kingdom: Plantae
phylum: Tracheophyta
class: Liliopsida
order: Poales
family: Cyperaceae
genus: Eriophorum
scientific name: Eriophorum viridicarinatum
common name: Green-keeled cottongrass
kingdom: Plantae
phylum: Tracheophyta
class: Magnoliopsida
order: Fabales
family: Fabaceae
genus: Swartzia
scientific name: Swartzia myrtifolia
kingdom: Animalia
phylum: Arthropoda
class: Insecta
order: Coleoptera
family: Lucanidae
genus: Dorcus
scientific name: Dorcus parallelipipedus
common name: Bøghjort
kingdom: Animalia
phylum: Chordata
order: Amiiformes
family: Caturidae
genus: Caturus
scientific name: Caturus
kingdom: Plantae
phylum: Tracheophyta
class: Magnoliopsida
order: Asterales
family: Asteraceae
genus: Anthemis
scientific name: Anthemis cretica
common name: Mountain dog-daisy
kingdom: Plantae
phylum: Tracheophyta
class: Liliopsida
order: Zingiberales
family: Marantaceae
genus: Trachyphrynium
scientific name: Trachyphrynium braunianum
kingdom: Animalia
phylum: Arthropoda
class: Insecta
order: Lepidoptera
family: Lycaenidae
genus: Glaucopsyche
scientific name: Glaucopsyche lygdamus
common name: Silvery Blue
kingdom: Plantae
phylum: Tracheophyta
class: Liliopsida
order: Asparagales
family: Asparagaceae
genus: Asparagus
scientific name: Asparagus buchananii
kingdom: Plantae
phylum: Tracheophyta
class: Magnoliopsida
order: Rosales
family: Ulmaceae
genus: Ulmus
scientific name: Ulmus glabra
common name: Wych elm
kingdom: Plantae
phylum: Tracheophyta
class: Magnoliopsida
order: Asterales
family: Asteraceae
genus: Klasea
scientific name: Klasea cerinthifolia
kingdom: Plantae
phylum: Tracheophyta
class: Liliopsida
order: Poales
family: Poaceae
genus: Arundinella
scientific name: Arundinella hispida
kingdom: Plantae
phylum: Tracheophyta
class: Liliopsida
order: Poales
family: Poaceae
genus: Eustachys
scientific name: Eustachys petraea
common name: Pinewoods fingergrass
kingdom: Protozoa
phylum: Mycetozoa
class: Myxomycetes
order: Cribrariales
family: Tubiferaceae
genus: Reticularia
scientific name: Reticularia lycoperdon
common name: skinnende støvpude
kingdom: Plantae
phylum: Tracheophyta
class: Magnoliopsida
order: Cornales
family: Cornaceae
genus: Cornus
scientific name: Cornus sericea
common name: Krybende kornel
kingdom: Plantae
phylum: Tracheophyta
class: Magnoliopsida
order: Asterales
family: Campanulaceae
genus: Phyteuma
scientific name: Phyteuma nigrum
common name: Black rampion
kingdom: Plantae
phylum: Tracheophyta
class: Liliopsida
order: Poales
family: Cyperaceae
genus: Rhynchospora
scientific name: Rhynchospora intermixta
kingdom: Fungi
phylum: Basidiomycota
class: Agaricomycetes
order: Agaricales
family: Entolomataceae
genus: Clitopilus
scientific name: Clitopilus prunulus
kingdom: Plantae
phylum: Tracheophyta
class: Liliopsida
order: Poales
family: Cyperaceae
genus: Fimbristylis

-=-=-

### Schriftliche Aufgabe
Bearbeite alle Einträge oben, indem du jedes „common name“ durch „Trivialname“ ersetzt. Alles andere bleibt unverändert.

### Antwort zur Aufgabe
kingdom: Plantae
phylum: Tracheophyta
class: Liliopsida
order: Poales
family: Cyperaceae
genus: Eriophorum
scientific name: Eriophorum viridicarinatum
Trivialname: Green-keeled cottongrass
kingdom: Plantae
phylum: Tracheophyta
class: Magnoliopsida
order: Fabales
family: Fabaceae
genus: Swartzia
scientific name: Swartzia myrtifolia
kingdom: Animalia
phylum: Arthropoda
class: Insecta
order: Coleoptera
family: Lucanidae
genus: Dorcus
scientific name: Dorcus parallelipipedus
Trivialname: Bøghjort
kingdom: Animalia
phylum: Chordata
order: Amiiformes
family: Caturidae
genus: Caturus
scientific name: Caturus
kingdom: Plantae
phylum: Tracheophyta
class: Magnoliopsida
order: Asterales
family: Asteraceae
genus: Anthemis
scientific name: Anthemis cretica
Trivialname: Mountain dog-daisy
kingdom: Plantae
phylum: Tracheophyta
class: Liliopsida
order: Zingiberales
family: Marantaceae
genus: Trachyphrynium
scientific name: Trachyphrynium braunianum
kingdom: Animalia
phylum: Arthropoda
class: Insecta
order: Lepidoptera
family: Lycaenidae
genus: Glaucopsyche
scientific name: Glaucopsyche lygdamus
Trivialname: Silvery Blue
kingdom: Plantae
phylum: Tracheophyta
class: Liliopsida
order: Asparagales
family: Asparagaceae
genus: Asparagus
scientific name: Asparagus buchananii
kingdom: Plantae
phylum: Tracheophyta
class: Magnoliopsida
order: Rosales
family: Ulmaceae
genus: Ulmus
scientific name: Ulmus glabra
Trivialname: Wych elm
kingdom: Plantae
phylum: Tracheophyta
class: Magnoliopsida
order: Asterales
family: Asteraceae
genus: Klasea
scientific name: Klasea cerinthifolia
kingdom: Plantae
phylum: Tracheophyta
class: Liliopsida
order: Poales
family: Poaceae
genus: Arundinella
scientific name: Arundinella hispida
kingdom: Plantae
phylum: Tracheophyta
class: Liliopsida
order: Poales
family: Poaceae
genus: Eustachys
scientific name: Eustachys petraea
Trivialname: Pinewoods fingergrass
kingdom: Protozoa
phylum: Mycetozoa
class: Myxomycetes
order: Cribrariales
family: Tubiferaceae
genus: Reticularia
scientific name: Reticularia lycoperdon
Trivialname: skinnende støvpude
kingdom: Plantae
phylum: Tracheophyta
class: Magnoliopsida
order: Cornales
family: Cornaceae
genus: Cornus
scientific name: Cornus sericea
Trivialname: Krybende kornel
kingdom: Plantae
phylum: Tracheophyta
class: Magnoliopsida
order: Asterales
family: Campanulaceae
genus: Phyteuma
scientific name: Phyteuma nigrum
Trivialname: Black rampion
kingdom: Plantae
phylum: Tracheophyta
class: Liliopsida
order: Poales
family: Cyperaceae
genus: Rhynchospora
scientific name: Rhynchospora intermixta
kingdom: Fungi
phylum: Basidiomycota
class: Agaricomycetes
order: Agaricales
family: Entolomataceae
genus: Clitopilus
scientific name: Clitopilus prunulus
kingdom: Plantae
phylum: Tracheophyta
class: Liliopsida
order: Poales
family: Cyperaceae
genus: Fimbristylis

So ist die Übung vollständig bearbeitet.